A Shilling Cookery for the People

By Alexis Soyer

Published 1854

  • About

In all processes of cooking that which appears the simplest is generally the most neglected, or at best but carelessly done. Many persons, unacquainted with the subject, would imagine that the boiling of fish is so simple, that it merely requires to be put on the fire in a saucepan full of water, and let simmer or boil until it has lost its transparency, to be fit to eat. To those who are careless and extravagant, this process may answer very well; they know no better, and do not care to improve; but to the carefal housewife, who wishes to make every penny go as far as possible, by retaining in every article of food she cooks the flavour and succulence it possesses (which is, in fact, the basis of economical and perfect cookery, no matter how simple it may be), the following simple receipt, if carefully followed, will greatly assist:—

First of all, let us remember that all large fish, with the skin whole, must be placed on the fire in cold water; if crimped, or cut in slices or pieces, in boiling water; if whole, it must not be covered with more than two or three inches of water, or the skin will crack, and not only spoil the appearance of the fish, but will diminish the gelatine and gluten it contains, and instead of eating firm and full of flavour, it will be soft and woolly, especially if overboiled.
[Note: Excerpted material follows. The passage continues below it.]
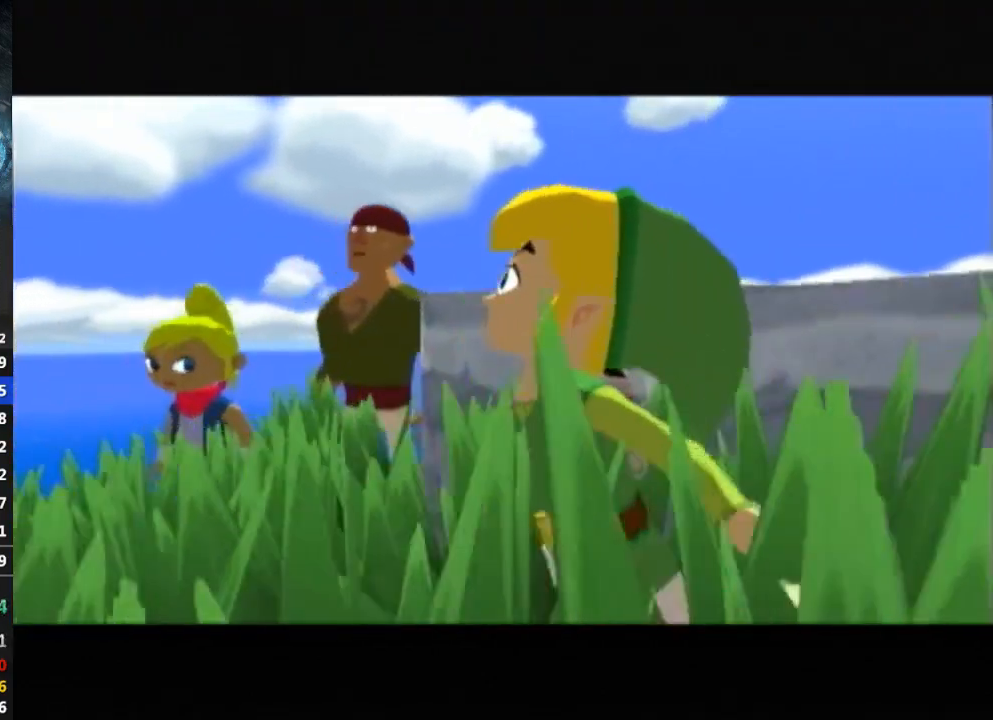
{"buttons": [], "left_stick": "center", "right_stick": "center", "events": [[233, "B", "down"], [300, "B", "up"], [400, "B", "down"], [433, "B", "up"]]}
For all kinds of fish, to every quart of water put two teaspoonfuls of salt; and if the fish be whole, as soon as it begins to boil, remove the cover on one side, and let simmer gently till quite done, calculating the time according to the size and quality, which vary so much, that it would be quite impossible to say, “Take a cod, turbot, or salmon, or any other fish weighing so many pounds, and boil so long;” for according to its quality, the process of cooking will act upon it, and therefore in all the following receipts we must make use of the word about with regard to time, but by all means do it rather over than under. If large fish, I generally try it by gently pushing a wooden skewer through the thickest part; if it goes in easily, it is done.